Computing grid spreads number-crunching across four states

By David Braue
Monday, 23 June, 2003

Data-intensive research fields such as physics and life science will soon benefit from grid computing technology, a new method for analysing massive amounts of data demonstrated in Australia for the first time at the recent ICCS 2003 (International Conference on Computational Science) in Melbourne.

Grid technology promises to dramatically change the analysis of data by providing fast connections between powerful but physically dispersed computers. Such links allow scientists to distribute data across more than one computer at a time, leading to faster and more readily actionable results than are possible if all the data must be collected and processed at one location.

Researchers from the Universities of Sydney, Melbourne, Adelaide, and Australian National University in Canberra showed the operational grid – called the Australian Belle Data Grid -- to attendees at the PRAGMA (Pacific Rim Applications and Grid Middleware Assembly) ICCS sub-conference.

Built with the assistance of IBM, the grid consisted of standard Linux-based desktop PCs connected via the Internet. A 10 terabyte data set, sourced from early observations from the ongoing LHC (Large Hadron Collider) project currently underway at CERN in Switzerland, provided source data for the linked computers.

In the demonstration, the grid-linked systems continually co-ordinated their efforts, pushing the data between connected nodes and – to minimise bandwidth consumption and analysis speed -- returning only the results to the user.

The grid was managed using locally-developed GridBus software and the Globus Toolkit (www.globus.org), a grid computing enabler under continuous development by researchers at Argonne National Laboratory, the University of Chicago, the University of Southern California, and Northern Illinois University’s High Performance Computing Laboratory.

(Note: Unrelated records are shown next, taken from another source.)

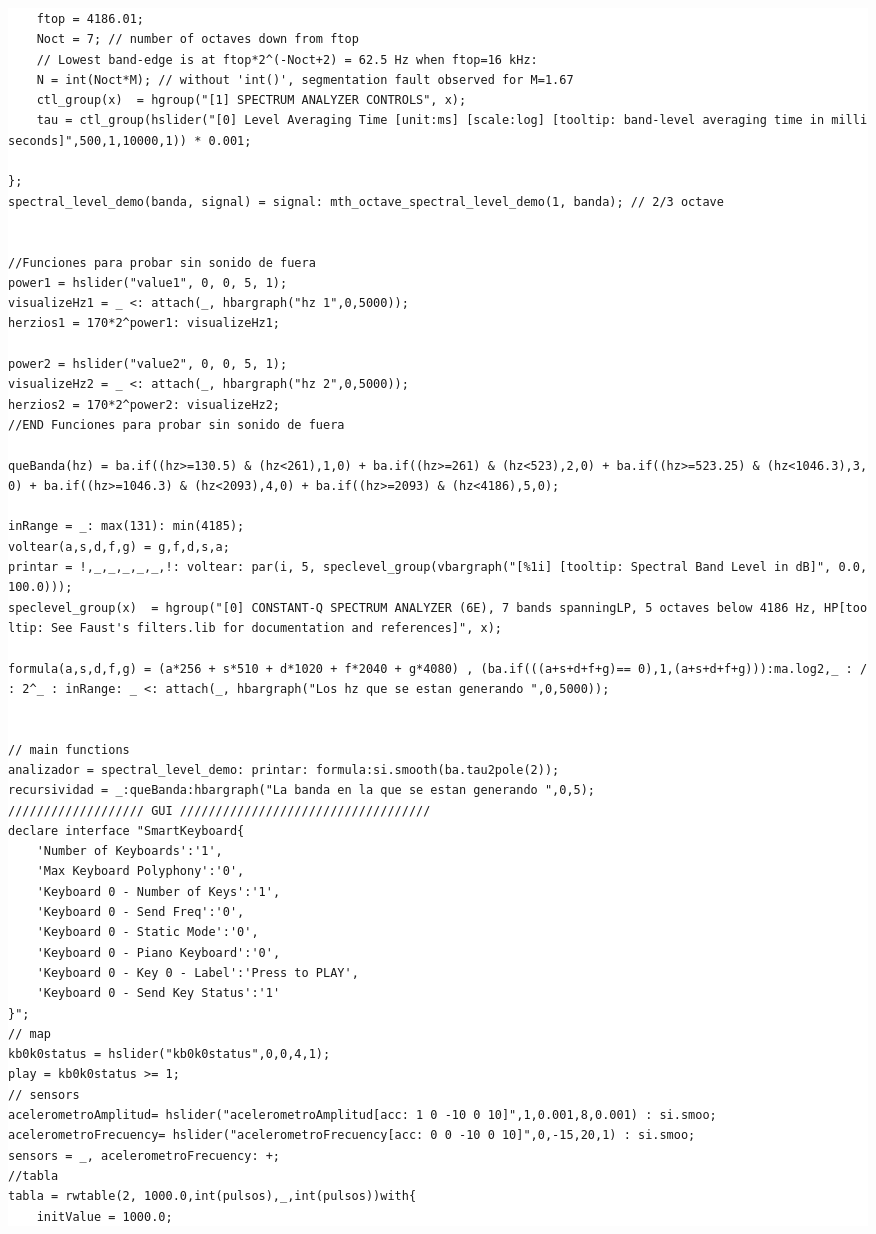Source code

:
 ```
	ftop = 4186.01;
	Noct = 7; // number of octaves down from ftop
	// Lowest band-edge is at ftop*2^(-Noct+2) = 62.5 Hz when ftop=16 kHz:
	N = int(Noct*M); // without 'int()', segmentation fault observed for M=1.67
	ctl_group(x)  = hgroup("[1] SPECTRUM ANALYZER CONTROLS", x);
	tau = ctl_group(hslider("[0] Level Averaging Time [unit:ms] [scale:log] [tooltip: band-level averaging time in milliseconds]",500,1,10000,1)) * 0.001;

};
spectral_level_demo(banda, signal) = signal: mth_octave_spectral_level_demo(1, banda); // 2/3 octave


//Funciones para probar sin sonido de fuera
power1 = hslider("value1", 0, 0, 5, 1);
visualizeHz1 = _ <: attach(_, hbargraph("hz 1",0,5000));
herzios1 = 170*2^power1: visualizeHz1;

power2 = hslider("value2", 0, 0, 5, 1);
visualizeHz2 = _ <: attach(_, hbargraph("hz 2",0,5000));
herzios2 = 170*2^power2: visualizeHz2;
//END Funciones para probar sin sonido de fuera

queBanda(hz) = ba.if((hz>=130.5) & (hz<261),1,0) + ba.if((hz>=261) & (hz<523),2,0) + ba.if((hz>=523.25) & (hz<1046.3),3,0) + ba.if((hz>=1046.3) & (hz<2093),4,0) + ba.if((hz>=2093) & (hz<4186),5,0);

inRange = _: max(131): min(4185);
voltear(a,s,d,f,g) = g,f,d,s,a; 
printar = !,_,_,_,_,_,!: voltear: par(i, 5, speclevel_group(vbargraph("[%1i] [tooltip: Spectral Band Level in dB]", 0.0, 100.0)));
speclevel_group(x)  = hgroup("[0] CONSTANT-Q SPECTRUM ANALYZER (6E), 7 bands spanningLP, 5 octaves below 4186 Hz, HP[tooltip: See Faust's filters.lib for documentation and references]", x);

formula(a,s,d,f,g) = (a*256 + s*510 + d*1020 + f*2040 + g*4080) , (ba.if(((a+s+d+f+g)== 0),1,(a+s+d+f+g))):ma.log2,_ : / : 2^_ : inRange: _ <: attach(_, hbargraph("Los hz que se estan generando ",0,5000));


// main functions
analizador = spectral_level_demo: printar: formula:si.smooth(ba.tau2pole(2));
recursividad = _:queBanda:hbargraph("La banda en la que se estan generando ",0,5);
/////////////////// GUI ///////////////////////////////////
declare interface "SmartKeyboard{
	'Number of Keyboards':'1',
	'Max Keyboard Polyphony':'0',
	'Keyboard 0 - Number of Keys':'1',
	'Keyboard 0 - Send Freq':'0',
	'Keyboard 0 - Static Mode':'0',
	'Keyboard 0 - Piano Keyboard':'0',
	'Keyboard 0 - Key 0 - Label':'Press to PLAY',
	'Keyboard 0 - Send Key Status':'1'
}";
// map
kb0k0status = hslider("kb0k0status",0,0,4,1);
play = kb0k0status >= 1;
// sensors
acelerometroAmplitud= hslider("acelerometroAmplitud[acc: 1 0 -10 0 10]",1,0.001,8,0.001) : si.smoo; 
acelerometroFrecuency= hslider("acelerometroFrecuency[acc: 0 0 -10 0 10]",0,-15,20,1) : si.smoo; 
sensors = _, acelerometroFrecuency: +;
//tabla
tabla = rwtable(2, 1000.0,int(pulsos),_,int(pulsos))with{
    initValue = 1000.0;
```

Grid computing is a significant improvement over current methods: in the Atlas Collaboration that’s one part of the $US8 billion LHC project, for example, over 400 researchers in 50 countries face the challenge of sharing massive amounts of data.

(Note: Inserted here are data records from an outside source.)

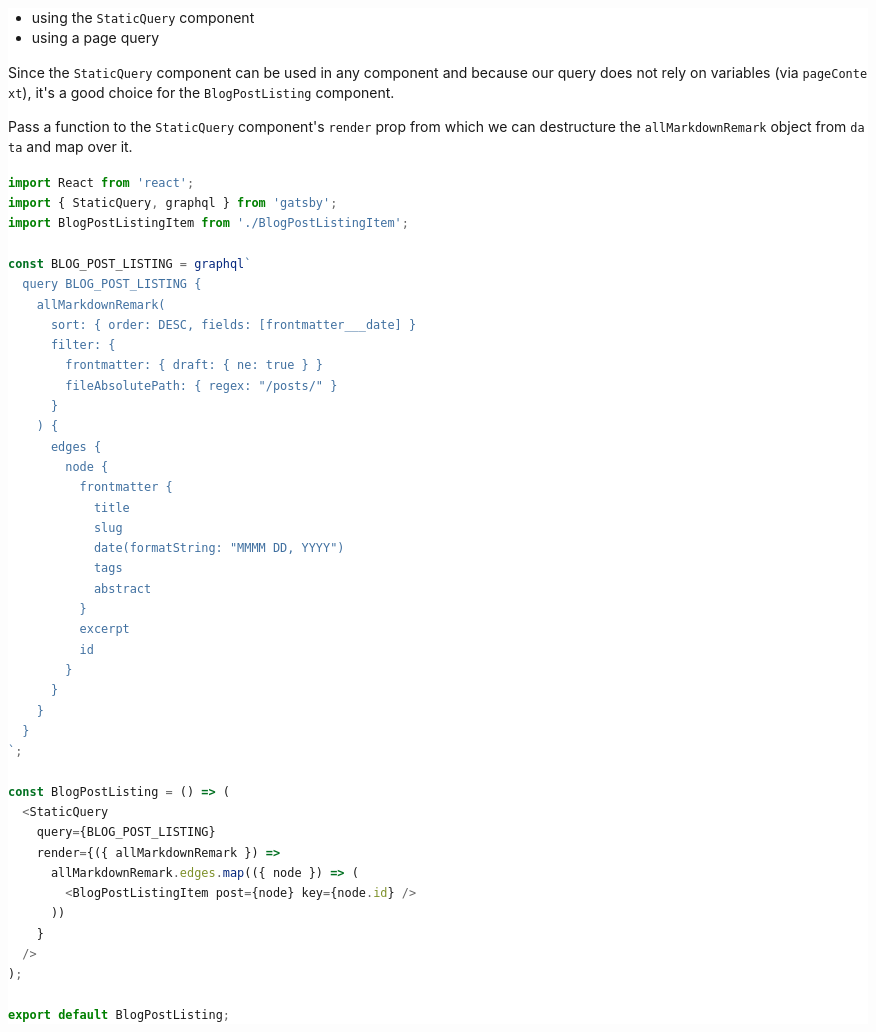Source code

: - using the `StaticQuery` component
- using a page query

Since the `StaticQuery` component can be used in any component and because our query does not rely on variables (via `pageContext`), it's a good choice for the `BlogPostListing` component.

Pass a function to the `StaticQuery` component's `render` prop from which we can destructure the `allMarkdownRemark` object from `data` and map over it.

```js
import React from 'react';
import { StaticQuery, graphql } from 'gatsby';
import BlogPostListingItem from './BlogPostListingItem';

const BLOG_POST_LISTING = graphql`
  query BLOG_POST_LISTING {
    allMarkdownRemark(
      sort: { order: DESC, fields: [frontmatter___date] }
      filter: {
        frontmatter: { draft: { ne: true } }
        fileAbsolutePath: { regex: "/posts/" }
      }
    ) {
      edges {
        node {
          frontmatter {
            title
            slug
            date(formatString: "MMMM DD, YYYY")
            tags
            abstract
          }
          excerpt
          id
        }
      }
    }
  }
`;

const BlogPostListing = () => (
  <StaticQuery
    query={BLOG_POST_LISTING}
    render={({ allMarkdownRemark }) =>
      allMarkdownRemark.edges.map(({ node }) => (
        <BlogPostListingItem post={node} key={node.id} />
      ))
    }
  />
);

export default BlogPostListing;
```

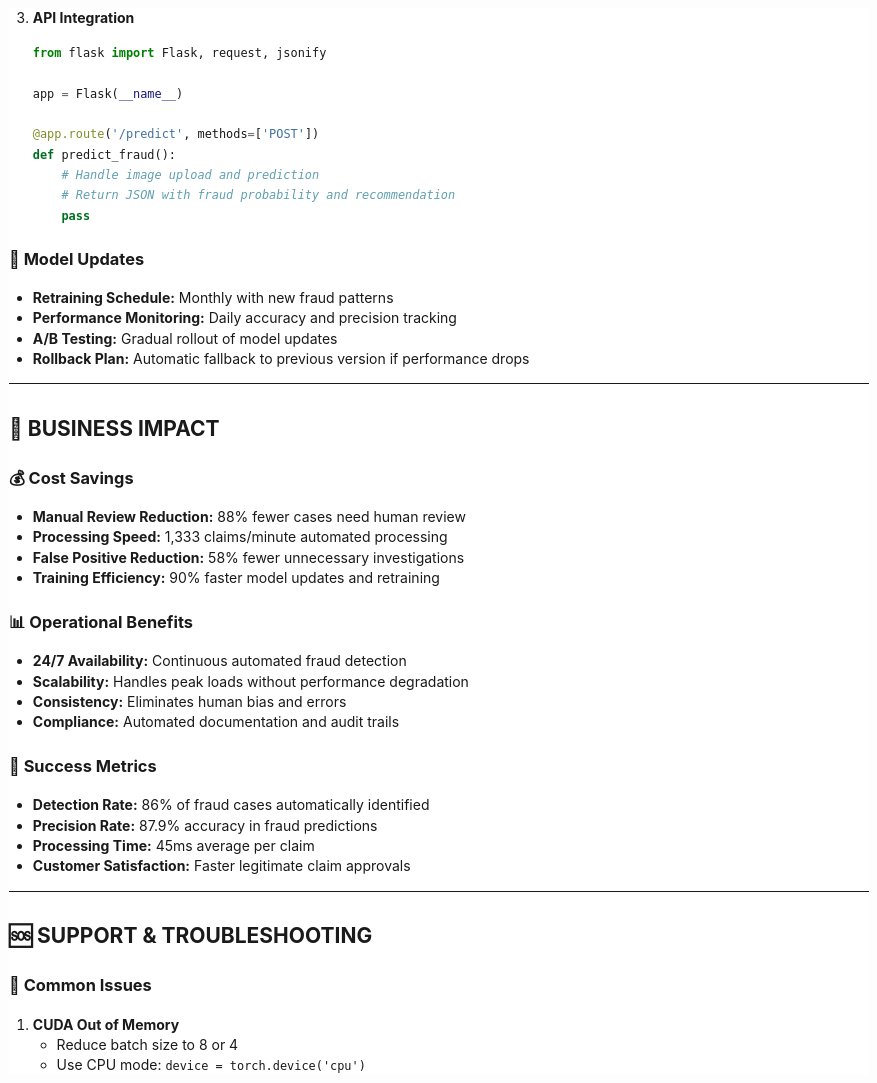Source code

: 3. **API Integration**
   ```python
   from flask import Flask, request, jsonify
   
   app = Flask(__name__)
   
   @app.route('/predict', methods=['POST'])
   def predict_fraud():
       # Handle image upload and prediction
       # Return JSON with fraud probability and recommendation
       pass
   ```

### 🔄 **Model Updates**
- **Retraining Schedule:** Monthly with new fraud patterns
- **Performance Monitoring:** Daily accuracy and precision tracking
- **A/B Testing:** Gradual rollout of model updates
- **Rollback Plan:** Automatic fallback to previous version if performance drops

---

## 🎯 **BUSINESS IMPACT**

### 💰 **Cost Savings**
- **Manual Review Reduction:** 88% fewer cases need human review
- **Processing Speed:** 1,333 claims/minute automated processing
- **False Positive Reduction:** 58% fewer unnecessary investigations
- **Training Efficiency:** 90% faster model updates and retraining

### 📊 **Operational Benefits**
- **24/7 Availability:** Continuous automated fraud detection
- **Scalability:** Handles peak loads without performance degradation
- **Consistency:** Eliminates human bias and errors
- **Compliance:** Automated documentation and audit trails

### 🎉 **Success Metrics**
- **Detection Rate:** 86% of fraud cases automatically identified
- **Precision Rate:** 87.9% accuracy in fraud predictions
- **Processing Time:** 45ms average per claim
- **Customer Satisfaction:** Faster legitimate claim approvals

---

## 🆘 **SUPPORT & TROUBLESHOOTING**

### 🐛 **Common Issues**
1. **CUDA Out of Memory**
   - Reduce batch size to 8 or 4
   - Use CPU mode: `device = torch.device('cpu')`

Since distributing copies of that much data is practically impossible, building a computing grid allows data to be distributed and analysed far more efficiently.

“What we’re after is better management of data within large collaborations of people,” says Lyle Winton, a research fellow within the University of Melbourne School of Physics.

“Normally, if you’re part of a large collaboration and people from different institutions want to use those resources, they need to know where to log onto machines, how to use them, and where the data is stored on each one. [In grid computing] the analysis processing moves to where the data is, rather than moving the data to where the user it. We’re hoping that [data management] will be taken away from physicists so they don’t have to worry about where the data is and where it’s coming from.”

Since grids focus on the data being analysed and not the underlying computer technology, the connected nodes do not have to be running the same operating system and applications.

This characteristic could soon pave the way for massive grids composed of all kinds of different systems, including the powerful supercomputers recently purchased Melbourne University, the Victorian Partnership for Advanced Computing and the South Australian Partnership for Advanced Computing.

Although last week’s demonstration was simply a proof of concept, the grid computing approach is gaining currency within biotechnology circles as researchers face the ever more difficult challenge of managing increasing volumes of data.

Grid computing could substantially reduce the time needed for tasks such as protein modelling, drug discovery, in silico DNA sequencing, and other time-intensive computing.

In the long term, technology’s advocates envision that grid-based computing power will be sold commercially as a form of computing-on-tap – allowing businesses to pay for access to a massive number-crunching capability for rapidly producing periodic reports, scientific analyses and other information that requires far too much compute power for one organisation to justify purchasing for itself.